This thread reminded me enough of an old itch that I simply have to scratch it, and a new build of Acronis TI Home 10 afforded me the chance (excuse) to restore my system back to an earlier stage and reinstall the nVidia driver (from Windows Update) several times, each time using a different language setting. The finding:
If I synchronize all three language related settings (Date-Num etc. format, location, system locale a.k.a default language for non-Unicode programs), then the nVidia item on the desktop context menu (the one that shows question marks on the screenshot I posted last time) would be normal, displaying "NVIDIA Control Panel" when in English (U.S.) mode, and "NVIDIA 控制面板" when in Chinese (Taiwan) mode.

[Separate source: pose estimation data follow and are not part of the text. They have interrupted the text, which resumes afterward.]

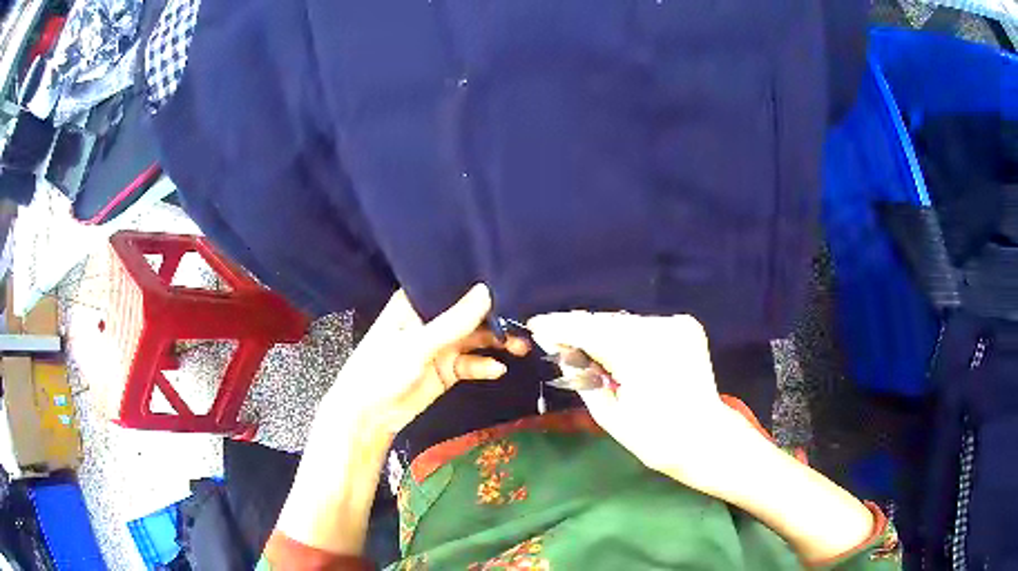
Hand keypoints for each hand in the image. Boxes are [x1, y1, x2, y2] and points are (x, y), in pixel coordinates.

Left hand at [315, 284, 528, 443]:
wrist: (370, 415)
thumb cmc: (382, 369)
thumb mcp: (418, 344)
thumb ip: (454, 321)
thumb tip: (487, 291)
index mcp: (416, 304)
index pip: (451, 286)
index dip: (478, 283)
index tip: (509, 278)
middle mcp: (431, 321)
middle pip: (469, 313)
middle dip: (495, 317)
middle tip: (525, 319)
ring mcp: (440, 346)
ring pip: (475, 339)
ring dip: (496, 342)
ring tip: (521, 345)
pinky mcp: (447, 370)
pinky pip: (471, 364)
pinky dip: (485, 366)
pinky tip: (498, 370)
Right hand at [527, 311, 757, 495]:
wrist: (706, 439)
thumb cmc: (656, 439)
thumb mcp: (609, 416)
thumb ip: (582, 378)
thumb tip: (561, 351)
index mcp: (641, 354)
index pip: (589, 330)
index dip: (560, 327)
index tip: (536, 325)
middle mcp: (661, 329)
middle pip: (607, 321)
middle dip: (579, 329)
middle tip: (553, 337)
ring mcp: (677, 325)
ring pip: (625, 321)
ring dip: (602, 332)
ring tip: (580, 345)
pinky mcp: (686, 327)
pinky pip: (644, 326)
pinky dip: (625, 335)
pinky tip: (613, 349)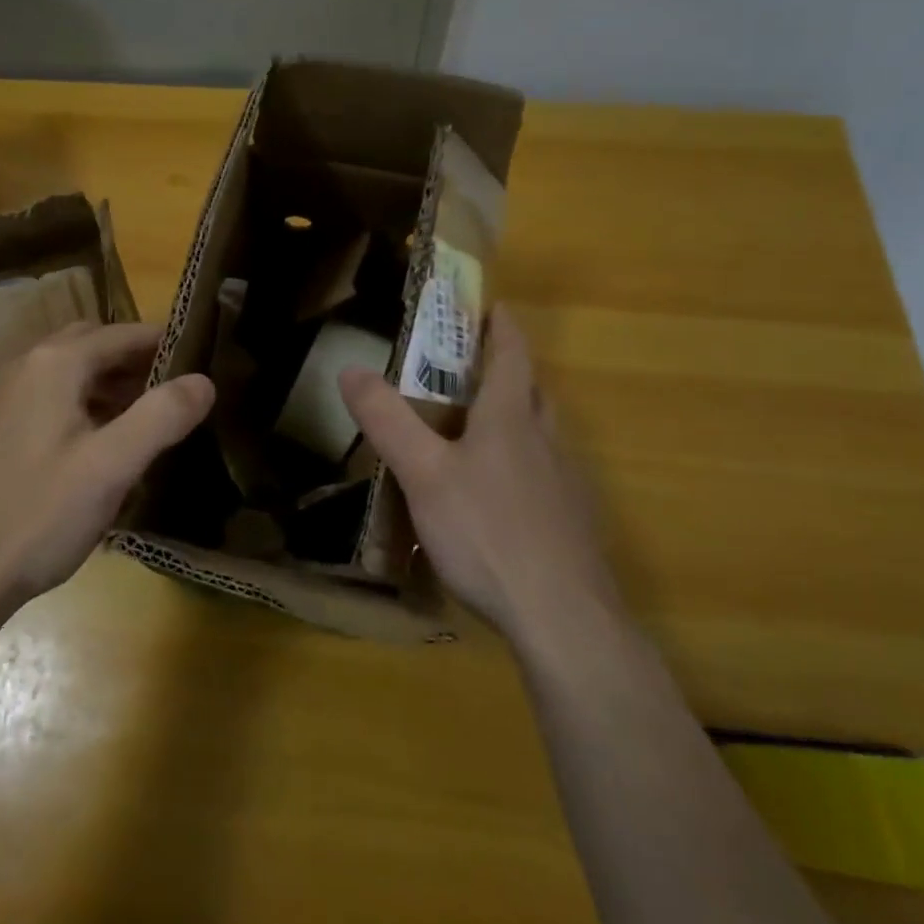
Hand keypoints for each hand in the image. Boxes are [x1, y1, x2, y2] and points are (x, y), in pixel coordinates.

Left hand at [0, 322, 214, 615]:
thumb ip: (162, 416)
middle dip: (136, 360)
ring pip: (71, 371)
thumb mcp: (113, 466)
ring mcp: (6, 397)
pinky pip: (52, 396)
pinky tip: (104, 441)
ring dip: (111, 382)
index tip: (203, 362)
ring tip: (150, 416)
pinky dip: (85, 402)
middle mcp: (26, 367)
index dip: (165, 343)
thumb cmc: (40, 515)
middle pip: (94, 344)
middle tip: (176, 389)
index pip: (123, 334)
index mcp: (54, 364)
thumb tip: (204, 380)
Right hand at [338, 304, 620, 647]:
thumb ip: (388, 421)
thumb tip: (350, 368)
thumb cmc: (488, 533)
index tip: (494, 305)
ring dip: (520, 414)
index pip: (512, 355)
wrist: (563, 617)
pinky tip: (503, 493)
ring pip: (543, 432)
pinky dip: (526, 461)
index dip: (502, 326)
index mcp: (510, 419)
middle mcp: (545, 441)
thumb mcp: (423, 474)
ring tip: (484, 423)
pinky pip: (548, 473)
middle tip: (476, 364)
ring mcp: (566, 483)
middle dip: (510, 368)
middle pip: (532, 390)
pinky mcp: (573, 522)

If they aren't in sync, then I might get "NVIDIA ????" instead. Now, the strange part: say I have the three settings like the following--
Date-Num etc. format: English
Location: Taiwan
System Locale: Chinese (Taiwan)
and the "NVIDIA ????" context menu entry. I can get it back to normal the moment I Change the Date-Num etc. format to Chinese (Taiwan). No reboot is required. If I change it back immediately, the normal (Chinese) context menu entry stays. If I then reboot the system, however, I get the "NVIDIA ????" thing again.
I guess I can live with it now. What I really like, however, is for software (and web sites) to let me choose the UI language instead of trying to be too smart. Though I need East Asian language support, I'm using an English version of Windows exactly because I prefer English UI. If you understand Chinese, you'll know "NVIDIA 控制面板" is an awkward term. It's like babelfish translation--understandable (sometimes) but not pretty. For things I need to see every day, I prefer something prettier.
I'm not a professional coder. I write mostly scripts, especially VBA scripts. I once worked on a computer with Chinese Windows and Chinese Office, and I simply couldn't get any work done with my VBA scripts, for the VBA references were too cryptic to be understandable.